### [WHAT THE EXERCISE ASKS]
Where the listing below reaches the line containing "- [Monitoring](#monitoring)", start writing out lines exactly, and stop once the line containing "- [Spanning Tree](#spanning-tree)" has been written.

### [EXTRACTED ENTRIES]
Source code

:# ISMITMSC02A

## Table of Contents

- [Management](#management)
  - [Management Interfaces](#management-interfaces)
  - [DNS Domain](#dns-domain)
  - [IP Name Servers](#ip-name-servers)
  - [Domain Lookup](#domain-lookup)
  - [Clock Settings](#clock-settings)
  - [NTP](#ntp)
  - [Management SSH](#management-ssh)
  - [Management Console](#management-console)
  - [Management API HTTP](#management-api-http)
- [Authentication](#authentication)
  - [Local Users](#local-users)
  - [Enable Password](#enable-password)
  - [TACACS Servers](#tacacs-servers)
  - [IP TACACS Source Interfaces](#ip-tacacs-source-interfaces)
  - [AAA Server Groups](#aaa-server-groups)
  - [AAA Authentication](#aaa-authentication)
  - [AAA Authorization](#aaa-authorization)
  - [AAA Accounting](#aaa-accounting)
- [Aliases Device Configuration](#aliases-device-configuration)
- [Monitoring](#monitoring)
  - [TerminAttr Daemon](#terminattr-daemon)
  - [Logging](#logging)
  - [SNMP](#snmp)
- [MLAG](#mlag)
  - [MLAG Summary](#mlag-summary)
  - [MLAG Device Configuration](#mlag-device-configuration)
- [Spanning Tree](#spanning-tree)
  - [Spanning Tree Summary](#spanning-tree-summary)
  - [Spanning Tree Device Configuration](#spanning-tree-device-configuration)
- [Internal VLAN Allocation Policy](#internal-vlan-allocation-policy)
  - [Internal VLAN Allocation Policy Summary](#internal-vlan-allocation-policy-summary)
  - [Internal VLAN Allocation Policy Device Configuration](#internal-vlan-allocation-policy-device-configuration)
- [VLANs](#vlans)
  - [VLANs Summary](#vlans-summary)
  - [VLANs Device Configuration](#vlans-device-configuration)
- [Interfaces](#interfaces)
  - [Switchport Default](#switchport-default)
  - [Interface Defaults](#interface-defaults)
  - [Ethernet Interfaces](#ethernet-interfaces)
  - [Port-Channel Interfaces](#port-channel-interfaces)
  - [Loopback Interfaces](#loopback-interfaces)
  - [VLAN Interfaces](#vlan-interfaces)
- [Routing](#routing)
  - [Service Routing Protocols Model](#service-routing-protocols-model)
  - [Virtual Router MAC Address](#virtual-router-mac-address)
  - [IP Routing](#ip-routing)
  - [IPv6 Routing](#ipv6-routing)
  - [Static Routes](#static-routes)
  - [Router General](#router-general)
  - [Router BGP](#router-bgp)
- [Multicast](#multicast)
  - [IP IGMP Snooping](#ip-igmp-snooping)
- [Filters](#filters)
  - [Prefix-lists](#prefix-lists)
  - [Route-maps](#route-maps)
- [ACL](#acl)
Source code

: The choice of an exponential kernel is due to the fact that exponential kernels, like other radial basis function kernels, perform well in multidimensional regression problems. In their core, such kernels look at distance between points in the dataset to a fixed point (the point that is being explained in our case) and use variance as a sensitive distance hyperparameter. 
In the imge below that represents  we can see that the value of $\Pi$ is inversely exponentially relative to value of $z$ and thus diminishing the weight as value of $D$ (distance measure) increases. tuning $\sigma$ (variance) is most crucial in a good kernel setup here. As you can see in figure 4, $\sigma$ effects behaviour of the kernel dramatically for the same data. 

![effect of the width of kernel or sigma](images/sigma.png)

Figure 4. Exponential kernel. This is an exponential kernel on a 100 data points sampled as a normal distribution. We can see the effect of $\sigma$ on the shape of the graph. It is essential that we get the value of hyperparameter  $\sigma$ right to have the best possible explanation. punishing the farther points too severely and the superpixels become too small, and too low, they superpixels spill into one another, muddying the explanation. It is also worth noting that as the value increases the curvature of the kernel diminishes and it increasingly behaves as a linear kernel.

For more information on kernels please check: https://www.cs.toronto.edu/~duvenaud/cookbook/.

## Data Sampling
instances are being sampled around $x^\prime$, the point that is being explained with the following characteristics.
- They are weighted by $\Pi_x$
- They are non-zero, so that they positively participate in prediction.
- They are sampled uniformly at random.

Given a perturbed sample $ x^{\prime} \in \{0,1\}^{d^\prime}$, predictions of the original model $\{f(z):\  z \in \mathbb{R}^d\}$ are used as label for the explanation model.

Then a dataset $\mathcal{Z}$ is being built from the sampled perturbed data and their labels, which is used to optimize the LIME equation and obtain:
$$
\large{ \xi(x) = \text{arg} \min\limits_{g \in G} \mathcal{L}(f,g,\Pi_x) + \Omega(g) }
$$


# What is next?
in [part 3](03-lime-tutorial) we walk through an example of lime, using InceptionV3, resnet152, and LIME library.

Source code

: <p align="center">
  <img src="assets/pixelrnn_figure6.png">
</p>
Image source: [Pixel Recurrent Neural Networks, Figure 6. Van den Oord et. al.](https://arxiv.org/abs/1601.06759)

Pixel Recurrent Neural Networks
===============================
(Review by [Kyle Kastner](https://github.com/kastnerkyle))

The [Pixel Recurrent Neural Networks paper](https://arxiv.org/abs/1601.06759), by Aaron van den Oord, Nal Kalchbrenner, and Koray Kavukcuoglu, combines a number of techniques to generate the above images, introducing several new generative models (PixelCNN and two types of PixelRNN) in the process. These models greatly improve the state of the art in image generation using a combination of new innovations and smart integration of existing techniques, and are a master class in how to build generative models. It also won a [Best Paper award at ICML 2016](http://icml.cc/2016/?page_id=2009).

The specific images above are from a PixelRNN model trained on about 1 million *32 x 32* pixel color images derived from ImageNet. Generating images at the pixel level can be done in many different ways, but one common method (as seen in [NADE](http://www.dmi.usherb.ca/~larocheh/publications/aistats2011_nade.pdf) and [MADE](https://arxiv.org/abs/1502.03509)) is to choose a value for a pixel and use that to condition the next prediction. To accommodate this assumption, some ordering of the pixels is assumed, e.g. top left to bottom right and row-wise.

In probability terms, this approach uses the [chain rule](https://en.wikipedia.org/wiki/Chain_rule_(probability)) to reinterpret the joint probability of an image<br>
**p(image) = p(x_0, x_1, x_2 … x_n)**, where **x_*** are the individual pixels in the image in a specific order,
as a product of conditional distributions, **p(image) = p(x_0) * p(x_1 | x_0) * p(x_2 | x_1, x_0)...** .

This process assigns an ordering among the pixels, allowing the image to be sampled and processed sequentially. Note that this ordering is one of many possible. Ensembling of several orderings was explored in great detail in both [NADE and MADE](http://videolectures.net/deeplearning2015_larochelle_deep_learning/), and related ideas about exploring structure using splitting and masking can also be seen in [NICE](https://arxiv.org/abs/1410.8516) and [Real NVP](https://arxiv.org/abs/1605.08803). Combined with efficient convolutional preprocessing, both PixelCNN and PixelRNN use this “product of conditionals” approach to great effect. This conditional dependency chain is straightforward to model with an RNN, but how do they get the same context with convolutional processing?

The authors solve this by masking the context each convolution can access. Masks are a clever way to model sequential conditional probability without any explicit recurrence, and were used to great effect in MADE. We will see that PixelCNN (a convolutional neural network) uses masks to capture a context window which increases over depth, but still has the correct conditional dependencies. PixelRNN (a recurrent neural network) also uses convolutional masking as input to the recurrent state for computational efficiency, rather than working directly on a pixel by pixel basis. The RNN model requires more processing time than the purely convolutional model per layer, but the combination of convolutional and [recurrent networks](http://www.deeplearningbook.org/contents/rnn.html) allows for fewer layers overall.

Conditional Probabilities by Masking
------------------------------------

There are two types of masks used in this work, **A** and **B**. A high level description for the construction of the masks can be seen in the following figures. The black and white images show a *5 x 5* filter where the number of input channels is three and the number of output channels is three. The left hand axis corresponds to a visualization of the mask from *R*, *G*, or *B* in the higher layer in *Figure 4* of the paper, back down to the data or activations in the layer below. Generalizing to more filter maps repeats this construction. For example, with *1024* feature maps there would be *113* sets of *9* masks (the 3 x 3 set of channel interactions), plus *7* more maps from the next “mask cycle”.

### [OUTPUT FOR THIS EXERCISE]
- [Monitoring](#monitoring)
  - [TerminAttr Daemon](#terminattr-daemon)
  - [Logging](#logging)
  - [SNMP](#snmp)
- [MLAG](#mlag)
  - [MLAG Summary](#mlag-summary)
  - [MLAG Device Configuration](#mlag-device-configuration)
- [Spanning Tree](#spanning-tree)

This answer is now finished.